TEXT FOR ANALYSIS:
· · · · · · ·
Marbled Crayfish Breeding Guide
How the parthenogenetic Marbled Crayfish (Procambarus virginalis) clones itself without males, carries eggs under the tail, and why releasing it is banned in the EU and other regions.
Overview
The Marbled Crayfish (Procambarus virginalis, also documented as Procambarus fallax forma virginalis) is unusual among aquarium crayfish: every individual is female and reproduces by parthenogenesis, producing offspring genetically identical to the parent. The lineage is thought to derive from the clonal descendants of a single specimen dating from around 1988, and the animals are triploid with 276 chromosomes.
Sexing
Sexing does not apply: all Marbled Crayfish are female and no males exist. Reproduction requires no mating partner, so a single isolated animal can and will produce clutches on its own.
Berried Female & Young
As in other crayfish, the female carries her eggs and then the hatchlings attached beneath her abdomen, and development is direct with no free-swimming larval stage. Because reproduction is clonal and frequent, populations can grow rapidly: a Madagascar population introduced from the aquarium trade expanded its range roughly 100-fold between 2007 and 2017 and is estimated in the millions.
· · · · · · ·
INFORMATION SHOWN:
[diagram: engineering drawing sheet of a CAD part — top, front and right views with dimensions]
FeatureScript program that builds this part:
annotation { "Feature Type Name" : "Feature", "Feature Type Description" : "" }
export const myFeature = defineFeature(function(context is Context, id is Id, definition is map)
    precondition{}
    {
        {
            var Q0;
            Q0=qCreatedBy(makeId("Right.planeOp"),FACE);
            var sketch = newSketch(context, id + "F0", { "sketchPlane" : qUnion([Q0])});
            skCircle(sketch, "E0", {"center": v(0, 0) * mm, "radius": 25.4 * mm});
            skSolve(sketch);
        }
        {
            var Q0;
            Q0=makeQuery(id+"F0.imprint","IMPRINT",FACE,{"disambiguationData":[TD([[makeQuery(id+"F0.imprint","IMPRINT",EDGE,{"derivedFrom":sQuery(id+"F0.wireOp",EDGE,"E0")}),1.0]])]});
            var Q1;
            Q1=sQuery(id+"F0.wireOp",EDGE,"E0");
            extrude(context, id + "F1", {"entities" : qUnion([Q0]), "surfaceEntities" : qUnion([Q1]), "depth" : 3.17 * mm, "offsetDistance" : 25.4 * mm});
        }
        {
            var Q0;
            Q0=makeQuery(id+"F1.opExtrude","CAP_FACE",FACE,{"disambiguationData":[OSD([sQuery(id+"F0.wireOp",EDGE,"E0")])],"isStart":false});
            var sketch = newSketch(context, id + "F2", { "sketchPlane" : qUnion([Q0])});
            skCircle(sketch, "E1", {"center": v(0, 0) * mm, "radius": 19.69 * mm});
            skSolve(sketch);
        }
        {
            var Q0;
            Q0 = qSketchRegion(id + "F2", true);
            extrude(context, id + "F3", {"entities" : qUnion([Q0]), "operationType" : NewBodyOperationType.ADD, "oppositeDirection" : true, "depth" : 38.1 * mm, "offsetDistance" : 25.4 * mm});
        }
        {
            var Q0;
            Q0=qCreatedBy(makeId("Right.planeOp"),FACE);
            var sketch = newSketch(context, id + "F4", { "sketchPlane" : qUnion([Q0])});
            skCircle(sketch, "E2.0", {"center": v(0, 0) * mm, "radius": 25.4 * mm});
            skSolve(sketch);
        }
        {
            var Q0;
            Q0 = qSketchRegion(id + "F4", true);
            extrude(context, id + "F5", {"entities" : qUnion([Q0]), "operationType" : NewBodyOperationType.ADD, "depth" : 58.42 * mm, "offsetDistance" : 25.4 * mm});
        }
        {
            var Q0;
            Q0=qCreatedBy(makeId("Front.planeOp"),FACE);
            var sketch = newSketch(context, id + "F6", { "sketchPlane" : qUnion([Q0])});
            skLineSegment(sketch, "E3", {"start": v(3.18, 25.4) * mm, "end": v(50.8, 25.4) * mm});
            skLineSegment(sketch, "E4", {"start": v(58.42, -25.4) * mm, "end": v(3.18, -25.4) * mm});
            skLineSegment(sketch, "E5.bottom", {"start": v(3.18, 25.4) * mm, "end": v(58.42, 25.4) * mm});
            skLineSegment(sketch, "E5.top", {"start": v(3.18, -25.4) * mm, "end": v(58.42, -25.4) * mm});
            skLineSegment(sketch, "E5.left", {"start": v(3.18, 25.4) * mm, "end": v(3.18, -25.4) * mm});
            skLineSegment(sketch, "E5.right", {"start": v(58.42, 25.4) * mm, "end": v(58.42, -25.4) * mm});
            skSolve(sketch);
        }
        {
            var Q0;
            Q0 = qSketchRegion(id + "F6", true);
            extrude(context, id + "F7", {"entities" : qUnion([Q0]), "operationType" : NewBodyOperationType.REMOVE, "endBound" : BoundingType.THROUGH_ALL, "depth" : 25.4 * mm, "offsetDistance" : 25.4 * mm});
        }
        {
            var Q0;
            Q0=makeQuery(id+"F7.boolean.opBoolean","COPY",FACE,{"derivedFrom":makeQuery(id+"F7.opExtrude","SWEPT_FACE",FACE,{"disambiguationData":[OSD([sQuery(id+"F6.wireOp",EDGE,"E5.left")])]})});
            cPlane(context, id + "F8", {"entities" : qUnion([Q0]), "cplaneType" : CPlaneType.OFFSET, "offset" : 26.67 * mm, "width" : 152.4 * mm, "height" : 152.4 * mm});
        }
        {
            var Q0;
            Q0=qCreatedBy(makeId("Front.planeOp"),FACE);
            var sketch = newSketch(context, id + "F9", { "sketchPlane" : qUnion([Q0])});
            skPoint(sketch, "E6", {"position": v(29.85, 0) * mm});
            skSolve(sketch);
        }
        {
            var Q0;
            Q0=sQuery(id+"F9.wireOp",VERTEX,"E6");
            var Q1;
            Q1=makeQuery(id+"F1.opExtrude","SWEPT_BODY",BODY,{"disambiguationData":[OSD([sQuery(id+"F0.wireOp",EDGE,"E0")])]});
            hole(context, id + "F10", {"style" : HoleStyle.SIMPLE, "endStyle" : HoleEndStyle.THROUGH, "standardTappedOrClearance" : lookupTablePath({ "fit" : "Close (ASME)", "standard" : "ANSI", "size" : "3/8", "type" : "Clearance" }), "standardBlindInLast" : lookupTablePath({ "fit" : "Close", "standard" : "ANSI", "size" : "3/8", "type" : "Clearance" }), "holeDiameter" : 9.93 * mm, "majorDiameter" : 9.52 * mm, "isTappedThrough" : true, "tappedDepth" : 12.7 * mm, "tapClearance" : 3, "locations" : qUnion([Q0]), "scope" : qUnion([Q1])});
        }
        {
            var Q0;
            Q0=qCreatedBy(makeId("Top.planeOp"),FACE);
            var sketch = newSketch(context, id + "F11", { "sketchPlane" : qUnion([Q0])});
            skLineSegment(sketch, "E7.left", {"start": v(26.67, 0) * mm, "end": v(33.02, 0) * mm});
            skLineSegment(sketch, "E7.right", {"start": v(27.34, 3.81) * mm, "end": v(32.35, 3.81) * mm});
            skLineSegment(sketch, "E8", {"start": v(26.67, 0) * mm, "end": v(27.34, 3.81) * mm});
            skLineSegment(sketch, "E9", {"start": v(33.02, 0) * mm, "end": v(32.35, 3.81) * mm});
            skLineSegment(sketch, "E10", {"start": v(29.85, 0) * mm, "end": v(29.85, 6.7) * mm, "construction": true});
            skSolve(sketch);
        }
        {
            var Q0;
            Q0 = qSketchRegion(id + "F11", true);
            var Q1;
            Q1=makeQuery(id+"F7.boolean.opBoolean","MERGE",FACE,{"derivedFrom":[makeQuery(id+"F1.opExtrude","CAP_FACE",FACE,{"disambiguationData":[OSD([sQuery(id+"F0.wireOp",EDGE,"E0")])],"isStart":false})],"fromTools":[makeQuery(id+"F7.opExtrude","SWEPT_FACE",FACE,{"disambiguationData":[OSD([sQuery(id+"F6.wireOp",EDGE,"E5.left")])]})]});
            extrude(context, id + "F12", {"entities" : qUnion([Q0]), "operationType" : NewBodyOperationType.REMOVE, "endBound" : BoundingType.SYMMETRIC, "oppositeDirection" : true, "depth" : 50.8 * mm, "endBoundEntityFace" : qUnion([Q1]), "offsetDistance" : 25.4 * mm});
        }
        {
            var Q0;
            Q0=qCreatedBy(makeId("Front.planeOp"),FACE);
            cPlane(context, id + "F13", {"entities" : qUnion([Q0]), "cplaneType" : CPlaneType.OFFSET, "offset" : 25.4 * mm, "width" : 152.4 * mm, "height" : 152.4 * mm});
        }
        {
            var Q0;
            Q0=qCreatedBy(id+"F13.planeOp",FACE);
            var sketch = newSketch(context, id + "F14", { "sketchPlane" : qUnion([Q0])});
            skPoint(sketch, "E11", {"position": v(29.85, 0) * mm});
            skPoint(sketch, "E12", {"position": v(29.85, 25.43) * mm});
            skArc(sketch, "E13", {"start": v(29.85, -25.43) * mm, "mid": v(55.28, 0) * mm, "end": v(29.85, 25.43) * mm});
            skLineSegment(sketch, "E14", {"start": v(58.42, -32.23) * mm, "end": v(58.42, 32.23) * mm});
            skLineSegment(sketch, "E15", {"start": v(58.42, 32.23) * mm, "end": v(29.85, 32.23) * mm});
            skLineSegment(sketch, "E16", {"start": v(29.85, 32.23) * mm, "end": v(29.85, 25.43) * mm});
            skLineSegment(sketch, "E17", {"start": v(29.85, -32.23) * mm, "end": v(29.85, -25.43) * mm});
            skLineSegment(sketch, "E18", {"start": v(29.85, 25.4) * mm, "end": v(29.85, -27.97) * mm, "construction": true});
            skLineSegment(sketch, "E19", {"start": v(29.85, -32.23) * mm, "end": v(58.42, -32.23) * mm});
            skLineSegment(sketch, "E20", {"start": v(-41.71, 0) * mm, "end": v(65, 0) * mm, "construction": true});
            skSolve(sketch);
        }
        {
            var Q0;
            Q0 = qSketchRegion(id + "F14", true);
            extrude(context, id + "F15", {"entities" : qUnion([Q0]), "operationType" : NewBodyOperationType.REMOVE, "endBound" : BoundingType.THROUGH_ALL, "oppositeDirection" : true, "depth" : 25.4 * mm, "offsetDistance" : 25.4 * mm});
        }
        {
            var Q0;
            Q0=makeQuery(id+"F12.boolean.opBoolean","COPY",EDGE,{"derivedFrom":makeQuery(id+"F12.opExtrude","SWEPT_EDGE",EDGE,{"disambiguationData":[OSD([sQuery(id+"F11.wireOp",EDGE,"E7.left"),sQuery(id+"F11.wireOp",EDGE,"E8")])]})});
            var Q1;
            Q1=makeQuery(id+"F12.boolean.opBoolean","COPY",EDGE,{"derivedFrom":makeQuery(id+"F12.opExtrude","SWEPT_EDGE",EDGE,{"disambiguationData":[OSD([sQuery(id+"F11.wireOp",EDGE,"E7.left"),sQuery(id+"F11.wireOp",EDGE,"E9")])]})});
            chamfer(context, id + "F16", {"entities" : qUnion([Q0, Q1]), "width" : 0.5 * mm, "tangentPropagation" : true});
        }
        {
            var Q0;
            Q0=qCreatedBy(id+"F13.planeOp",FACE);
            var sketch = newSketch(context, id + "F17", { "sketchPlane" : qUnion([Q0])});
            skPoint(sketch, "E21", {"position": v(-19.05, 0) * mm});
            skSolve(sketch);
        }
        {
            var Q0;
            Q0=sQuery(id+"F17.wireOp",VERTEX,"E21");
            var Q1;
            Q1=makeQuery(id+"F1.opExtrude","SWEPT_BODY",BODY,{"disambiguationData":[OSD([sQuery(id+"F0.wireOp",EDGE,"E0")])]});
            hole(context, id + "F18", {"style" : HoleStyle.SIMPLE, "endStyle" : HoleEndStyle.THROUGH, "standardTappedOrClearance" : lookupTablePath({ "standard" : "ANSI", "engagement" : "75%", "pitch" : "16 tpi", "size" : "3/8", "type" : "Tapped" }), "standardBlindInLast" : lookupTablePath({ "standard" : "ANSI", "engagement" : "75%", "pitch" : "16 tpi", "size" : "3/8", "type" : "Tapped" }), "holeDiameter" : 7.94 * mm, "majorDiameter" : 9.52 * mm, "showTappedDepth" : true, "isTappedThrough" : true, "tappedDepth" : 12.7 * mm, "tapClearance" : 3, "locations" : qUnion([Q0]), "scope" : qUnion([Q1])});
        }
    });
· · · · · · ·
TASK 1: Copy the part of the Marbled Crayfish guide starting with "Marbled Crayfish Breeding" and going on through "on its own.".
TASK 2: How many chromosomes do the animals described in the Marbled Crayfish guide have?

EXERCISE OUTPUT 1:
Marbled Crayfish Breeding Guide
How the parthenogenetic Marbled Crayfish (Procambarus virginalis) clones itself without males, carries eggs under the tail, and why releasing it is banned in the EU and other regions.
Overview
The Marbled Crayfish (Procambarus virginalis, also documented as Procambarus fallax forma virginalis) is unusual among aquarium crayfish: every individual is female and reproduces by parthenogenesis, producing offspring genetically identical to the parent. The lineage is thought to derive from the clonal descendants of a single specimen dating from around 1988, and the animals are triploid with 276 chromosomes.
Sexing
Sexing does not apply: all Marbled Crayfish are female and no males exist. Reproduction requires no mating partner, so a single isolated animal can and will produce clutches on its own.

EXERCISE OUTPUT 2: They have 276 chromosomes.